Vakantie

Tja, boeken. In mijn kindertijd was ons dorp een kleine bibliotheek rijk met een bescheiden collectie, verdeeld over een enkele kastenwand.
Helaas was de bibliotheek alleen op vrijdag geopend. Per persoon werden ‘slechts’ vier boeken uitgeleend. Mijn buurmeisje en ik bezochten trouw ‘de bieb’ en kozen samen acht boeken uit. Voor het weekend voorbij was, werden de boeken over de heg met elkaar uitgewisseld. De vrijdag leek eindeloos ver.
Lezen ligt aan de basis van veel dingen. Jelle Jolles, emeritus hoogleraar Neuropsychologie, deed er onderzoek naar. Voor het lezen zijn talrijke hersenfuncties nodig: de functies van waarneming, taal, geheugen, redeneren en voorstellingsvermogen, aandacht en selectie tussen hoofd- en bijzaken. Jolles noemt lezen ‘brandstof’ voor het brein. Lezen levert een belangrijke bijdrage aan de rijping van het kinderbrein en het algemeen functioneren.
Lezen is goed voor de taalvaardigheid, de woordenschat. Voor het verwerven van kennis, van inzicht in sociale verhoudingen, waarden, normen en is belangrijk voor de persoonlijke ontwikkeling. Het traint de concentratie: bent u weleens finaal van de wereld, helemaal ‘in de lees’? juist, dát!
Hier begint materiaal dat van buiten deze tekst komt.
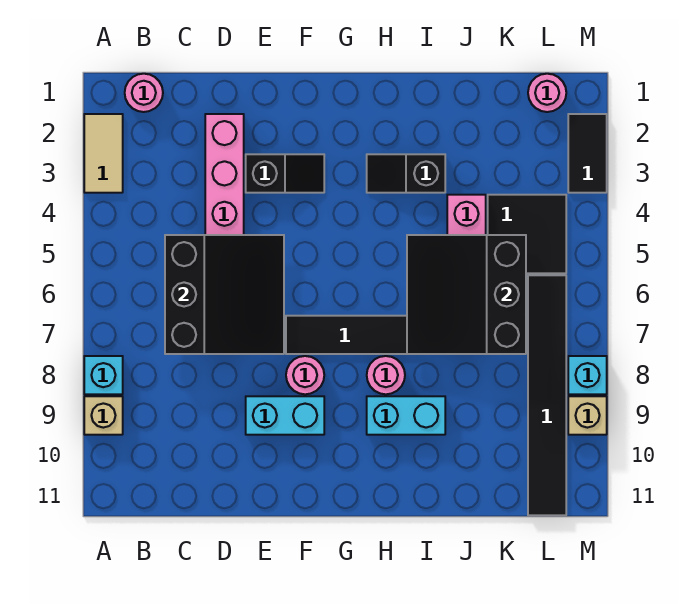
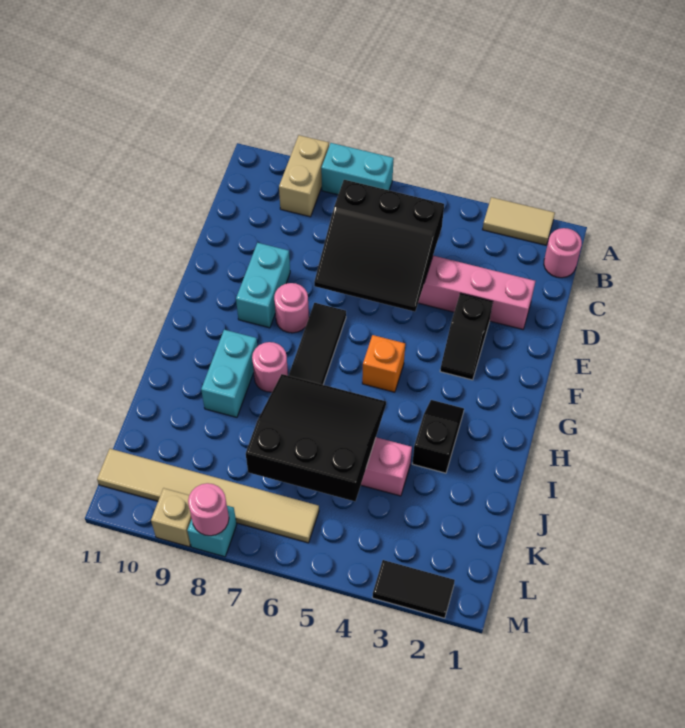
cyan brick A8 level 1 -> cyan brick A7:A8 level 1
tan brick A9 level 1 -> tan brick A9:B9 level 1
none -> orange brick G5 level 1
black tile K4:L5 level 1 -> none
pink round brick L1 level 1 -> pink round brick M8 level 2
black tile L6:L11 level 1 -> tan tile L6:L11 level 1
Lezen bevordert de empathische ontwikkeling, geeft inzicht in oorzaak en gevolg. Prikkelt de nieuwsgierigheid, de fantasie. Ik zag ooit Pippi Langkous voor mij staan, telde haar sproetjes en lachte om haar capriolen.
Laatst had ik een gesprekje over lezen met een bovenbouw leerling. Hij vond dat hij genoeg leert van social media, games, tiktok filmpjes en netflix. Ik vroeg of hij daar ‘beelden’ bij had. Ging zijn fantasie erdoor werken, kwamen de personages in zijn hoofd tot leven? Social media etc. zijn immers vluchtig. We kwamen er niet uit. Ik voelde mij iemand van een andere planeet. Generatiekloofje?
Persoonlijk haal ik tijdens het lezen energie uit de ‘beeldenbibliotheek’ in mijn hoofd. Voel de emoties van de hoofdpersonen, verbaas me over hun beweegredenen, verdiep mezelf in nieuwe materie en wandel door onbekende landschappen. Lezen maakt mij ‘rijker’.
Terug naar school. Er trekt iemand aan mijn shirt. Eén van mijn Bouw!/leesleerlingen. Ik zie een lachend snuitje met twinkelende ogen. ‘Fijne vakantie, juf’. Ze huppelt naar de uitgang, kijkt nog een keer om en roept: ‘Ik zal oefenen met lezen hoor! Ik hou van lezen’.
Goed zo meisje, leeskilometers maken; brandstof laden! Daar word ik blij van!